----- PAGE TEXT -----
Non‐Invasive Diagnosis of Hypertrophic Cardiomyopathy by Breath

• Published in: Advanced Sensor Research Vol. 4; no. 7
• Main Authors: Hershkovitz‐Pollak, Yael, Habib, Manhal, Broza, Yoav Y., Katz, Olga, Rakowski, Harry, Haick, Hossam
• Format: Journal Article
• Language: English
• Published: Wiley-VCH 01.07.2025
• Subjects: chromatography; hypertrophic cardiomyopathy (HCM); machine learning (ML); noninvasive; sensor; volatile organic compound (VOC)
• ISSN: 2751-1219; 2751-1219
• DOI: 10.1002/adsr.70012

Undetected in many patients, hypertrophic cardiomyopathy (HCM) is a widespread genetic heart disorder. Conventional diagnosis is based on physiological metrics such as blood pressure, imaging techniques, and genetic testing. Detection of HCM is crucial for proper follow‐up, family screening, early treatment, and risk stratification to prevent sudden cardiac death. Therefore, there is an unmet need for fast and reliable diagnostic methods. This study introduces an innovative approach for the noninvasive, rapid, and accurate diagnosis of HCM by detecting patterns of volatile organic compounds (VOCs) in the patient's breath. Breath from 157 volunteers is collected on sorbent tubes and analyzed using a two‐step approach, gas chromatography‐mass spectrometry (GC‐MS), and a developed nano‐based sensor array. Initially, statistically significant differences in VOC patterns among sampled groups are identified using GC‐MS. Then, the sensor array is used to differentiate between HCM patients and controls, resulting in the testing set, with 92.9% accuracy, 75% specificity, and 94.7% sensitivity. The sensors can further classify subcategories of HCM with >70.3% accuracy for all cases in the testing set. These findings show the applicability of the sensors setup and suggest that VOCs may be a promising noninvasive and real‐time HCM diagnosis option. The use of sensor technologies for the diagnosis of hypertrophic cardiomyopathy (HCM) by identification of volatile organic compounds (VOCs) in breath samples. By combining gas chromatography‐mass spectrometry (GC‐MS) and electronic nose (eNose) platforms, specific VOC patterns associated with HCM are detected and analyzed. Results reveal distinct metabolic signatures, supporting sensor‐based, non‐invasive diagnostic approaches for early and accurate detection of HCM.
----- SOURCE MATERIAL -----
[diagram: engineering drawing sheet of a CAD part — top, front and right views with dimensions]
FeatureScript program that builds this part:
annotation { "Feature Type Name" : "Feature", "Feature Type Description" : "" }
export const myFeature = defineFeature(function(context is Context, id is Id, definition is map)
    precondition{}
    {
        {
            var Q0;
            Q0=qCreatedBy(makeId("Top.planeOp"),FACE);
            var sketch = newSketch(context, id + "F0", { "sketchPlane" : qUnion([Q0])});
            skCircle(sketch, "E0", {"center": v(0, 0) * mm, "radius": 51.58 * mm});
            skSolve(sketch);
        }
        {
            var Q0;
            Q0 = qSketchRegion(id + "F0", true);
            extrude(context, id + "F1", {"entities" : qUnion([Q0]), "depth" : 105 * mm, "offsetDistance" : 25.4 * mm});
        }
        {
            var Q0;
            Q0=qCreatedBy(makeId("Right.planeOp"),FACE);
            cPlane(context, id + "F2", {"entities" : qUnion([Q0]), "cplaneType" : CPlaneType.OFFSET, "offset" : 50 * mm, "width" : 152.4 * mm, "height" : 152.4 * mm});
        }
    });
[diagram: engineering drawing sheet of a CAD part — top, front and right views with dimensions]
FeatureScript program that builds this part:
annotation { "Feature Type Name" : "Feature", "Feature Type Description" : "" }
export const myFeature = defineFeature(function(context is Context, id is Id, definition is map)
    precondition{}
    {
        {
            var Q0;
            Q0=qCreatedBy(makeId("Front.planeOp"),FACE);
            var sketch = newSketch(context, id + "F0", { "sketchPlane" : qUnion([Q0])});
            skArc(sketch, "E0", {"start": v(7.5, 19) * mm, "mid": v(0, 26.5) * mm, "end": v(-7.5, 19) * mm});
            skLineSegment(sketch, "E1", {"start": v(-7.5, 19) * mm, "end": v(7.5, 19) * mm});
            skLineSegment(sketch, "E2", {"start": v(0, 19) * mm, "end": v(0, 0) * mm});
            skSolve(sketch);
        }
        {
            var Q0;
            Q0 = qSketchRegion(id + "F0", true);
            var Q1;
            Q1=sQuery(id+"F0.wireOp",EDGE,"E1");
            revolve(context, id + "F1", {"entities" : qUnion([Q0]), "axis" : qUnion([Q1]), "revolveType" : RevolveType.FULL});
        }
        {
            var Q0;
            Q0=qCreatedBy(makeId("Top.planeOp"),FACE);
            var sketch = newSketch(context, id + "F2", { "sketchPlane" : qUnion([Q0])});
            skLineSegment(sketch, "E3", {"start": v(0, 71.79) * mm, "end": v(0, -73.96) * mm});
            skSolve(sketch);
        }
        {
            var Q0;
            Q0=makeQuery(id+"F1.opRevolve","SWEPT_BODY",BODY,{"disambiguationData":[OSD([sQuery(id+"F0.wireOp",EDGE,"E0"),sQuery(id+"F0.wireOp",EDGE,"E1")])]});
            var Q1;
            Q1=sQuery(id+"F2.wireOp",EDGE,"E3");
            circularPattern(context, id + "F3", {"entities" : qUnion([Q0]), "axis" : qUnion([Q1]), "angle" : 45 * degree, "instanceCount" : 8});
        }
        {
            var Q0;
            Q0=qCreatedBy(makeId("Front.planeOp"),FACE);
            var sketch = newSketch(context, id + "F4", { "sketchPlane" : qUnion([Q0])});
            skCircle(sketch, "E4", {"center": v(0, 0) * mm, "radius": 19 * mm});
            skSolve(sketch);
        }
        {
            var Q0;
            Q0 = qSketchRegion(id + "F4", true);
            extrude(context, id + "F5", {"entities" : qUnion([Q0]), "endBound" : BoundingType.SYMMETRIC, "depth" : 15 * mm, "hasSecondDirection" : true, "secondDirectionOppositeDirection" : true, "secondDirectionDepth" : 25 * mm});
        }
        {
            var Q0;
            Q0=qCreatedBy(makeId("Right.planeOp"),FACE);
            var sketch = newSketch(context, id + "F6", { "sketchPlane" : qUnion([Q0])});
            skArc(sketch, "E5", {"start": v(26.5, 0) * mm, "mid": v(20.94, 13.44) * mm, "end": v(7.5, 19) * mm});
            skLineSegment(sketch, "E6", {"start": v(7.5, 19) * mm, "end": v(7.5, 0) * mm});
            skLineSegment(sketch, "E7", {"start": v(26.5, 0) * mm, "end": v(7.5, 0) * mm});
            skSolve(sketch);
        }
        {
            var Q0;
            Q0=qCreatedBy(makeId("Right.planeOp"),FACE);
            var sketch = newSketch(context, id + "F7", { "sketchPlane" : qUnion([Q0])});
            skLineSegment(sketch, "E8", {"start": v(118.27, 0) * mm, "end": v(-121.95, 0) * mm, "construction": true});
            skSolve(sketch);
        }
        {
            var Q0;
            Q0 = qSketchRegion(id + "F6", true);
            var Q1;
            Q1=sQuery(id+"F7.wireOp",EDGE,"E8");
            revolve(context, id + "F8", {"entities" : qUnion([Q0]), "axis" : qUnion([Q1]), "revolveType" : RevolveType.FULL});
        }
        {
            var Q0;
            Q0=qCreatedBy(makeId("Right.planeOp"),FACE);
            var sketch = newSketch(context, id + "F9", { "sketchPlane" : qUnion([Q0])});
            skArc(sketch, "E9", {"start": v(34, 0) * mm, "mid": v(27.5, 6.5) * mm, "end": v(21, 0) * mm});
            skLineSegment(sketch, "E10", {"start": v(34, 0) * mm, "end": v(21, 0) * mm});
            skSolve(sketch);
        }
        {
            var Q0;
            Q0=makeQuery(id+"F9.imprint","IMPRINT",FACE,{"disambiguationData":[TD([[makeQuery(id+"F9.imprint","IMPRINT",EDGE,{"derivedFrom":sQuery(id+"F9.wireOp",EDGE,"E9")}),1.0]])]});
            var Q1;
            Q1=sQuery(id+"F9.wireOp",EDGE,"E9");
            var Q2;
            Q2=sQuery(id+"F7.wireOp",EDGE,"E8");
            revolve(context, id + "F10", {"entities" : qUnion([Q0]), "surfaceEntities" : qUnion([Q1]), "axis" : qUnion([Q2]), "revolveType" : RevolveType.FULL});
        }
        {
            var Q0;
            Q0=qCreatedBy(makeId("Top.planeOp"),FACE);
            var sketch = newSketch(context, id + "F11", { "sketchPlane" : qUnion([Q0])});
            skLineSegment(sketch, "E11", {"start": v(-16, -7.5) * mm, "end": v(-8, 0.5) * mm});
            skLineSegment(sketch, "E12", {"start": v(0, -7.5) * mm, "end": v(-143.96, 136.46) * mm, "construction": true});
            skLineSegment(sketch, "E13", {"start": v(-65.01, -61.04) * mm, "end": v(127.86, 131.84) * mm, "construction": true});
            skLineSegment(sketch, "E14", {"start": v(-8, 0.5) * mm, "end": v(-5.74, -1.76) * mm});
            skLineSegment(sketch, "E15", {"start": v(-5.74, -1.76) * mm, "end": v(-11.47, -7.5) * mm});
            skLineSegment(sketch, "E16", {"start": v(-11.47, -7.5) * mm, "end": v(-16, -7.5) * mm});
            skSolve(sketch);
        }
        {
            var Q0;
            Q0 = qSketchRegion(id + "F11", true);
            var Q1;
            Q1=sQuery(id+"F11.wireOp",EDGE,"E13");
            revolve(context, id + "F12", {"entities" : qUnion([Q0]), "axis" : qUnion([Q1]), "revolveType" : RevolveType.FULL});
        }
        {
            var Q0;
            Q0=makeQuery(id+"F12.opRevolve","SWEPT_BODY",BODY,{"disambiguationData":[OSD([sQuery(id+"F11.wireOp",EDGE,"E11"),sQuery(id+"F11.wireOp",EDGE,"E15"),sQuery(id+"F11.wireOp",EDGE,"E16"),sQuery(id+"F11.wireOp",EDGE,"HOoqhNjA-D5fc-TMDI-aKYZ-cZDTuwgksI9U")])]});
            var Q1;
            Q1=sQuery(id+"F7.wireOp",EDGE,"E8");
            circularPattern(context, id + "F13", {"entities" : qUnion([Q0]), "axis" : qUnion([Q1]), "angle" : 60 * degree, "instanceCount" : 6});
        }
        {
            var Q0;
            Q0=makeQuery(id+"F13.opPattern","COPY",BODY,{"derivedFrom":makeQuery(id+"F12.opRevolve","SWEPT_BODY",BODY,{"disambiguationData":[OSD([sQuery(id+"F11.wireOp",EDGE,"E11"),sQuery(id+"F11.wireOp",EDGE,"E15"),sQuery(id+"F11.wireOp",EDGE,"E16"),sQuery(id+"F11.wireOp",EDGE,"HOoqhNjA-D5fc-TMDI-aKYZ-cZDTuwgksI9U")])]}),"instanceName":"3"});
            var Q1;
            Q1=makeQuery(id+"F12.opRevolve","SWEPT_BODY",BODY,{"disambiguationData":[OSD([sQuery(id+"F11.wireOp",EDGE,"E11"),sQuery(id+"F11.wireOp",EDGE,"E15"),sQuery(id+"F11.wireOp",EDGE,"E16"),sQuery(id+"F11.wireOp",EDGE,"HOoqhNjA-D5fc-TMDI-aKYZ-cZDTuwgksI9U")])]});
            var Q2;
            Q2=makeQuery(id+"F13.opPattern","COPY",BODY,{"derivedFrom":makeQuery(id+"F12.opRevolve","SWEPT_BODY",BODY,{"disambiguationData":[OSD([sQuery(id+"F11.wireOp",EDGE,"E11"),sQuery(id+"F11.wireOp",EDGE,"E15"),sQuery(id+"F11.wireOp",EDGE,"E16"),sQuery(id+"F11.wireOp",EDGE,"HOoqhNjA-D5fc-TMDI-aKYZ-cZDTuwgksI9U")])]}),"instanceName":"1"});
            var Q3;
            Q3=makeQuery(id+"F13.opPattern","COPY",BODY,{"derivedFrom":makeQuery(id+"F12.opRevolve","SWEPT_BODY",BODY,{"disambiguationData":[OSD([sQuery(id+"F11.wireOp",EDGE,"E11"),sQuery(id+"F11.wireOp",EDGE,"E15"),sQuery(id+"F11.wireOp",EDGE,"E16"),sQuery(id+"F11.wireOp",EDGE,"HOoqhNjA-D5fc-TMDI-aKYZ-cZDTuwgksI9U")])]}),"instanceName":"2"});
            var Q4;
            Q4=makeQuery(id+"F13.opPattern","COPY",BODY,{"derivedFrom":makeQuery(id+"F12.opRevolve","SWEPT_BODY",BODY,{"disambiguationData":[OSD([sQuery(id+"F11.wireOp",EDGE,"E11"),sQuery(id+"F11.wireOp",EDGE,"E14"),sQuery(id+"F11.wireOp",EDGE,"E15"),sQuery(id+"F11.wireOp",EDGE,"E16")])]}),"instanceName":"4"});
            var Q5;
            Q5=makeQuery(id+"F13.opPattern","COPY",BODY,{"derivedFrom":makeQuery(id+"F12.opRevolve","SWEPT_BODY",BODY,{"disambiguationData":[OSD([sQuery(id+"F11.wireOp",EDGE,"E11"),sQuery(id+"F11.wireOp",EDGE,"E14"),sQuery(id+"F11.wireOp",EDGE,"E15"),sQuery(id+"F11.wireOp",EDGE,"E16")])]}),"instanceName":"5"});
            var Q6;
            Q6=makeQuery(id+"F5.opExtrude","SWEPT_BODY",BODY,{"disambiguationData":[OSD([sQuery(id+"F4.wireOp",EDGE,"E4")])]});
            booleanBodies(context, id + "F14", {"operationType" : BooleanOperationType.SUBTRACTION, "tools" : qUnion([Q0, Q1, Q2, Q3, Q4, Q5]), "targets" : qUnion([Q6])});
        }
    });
-----
ASSIGNMENT: According to the page on diagnosing hypertrophic cardiomyopathy by breath, how many volunteers gave breath samples?

RESULT FOR THIS TASK: 157 volunteers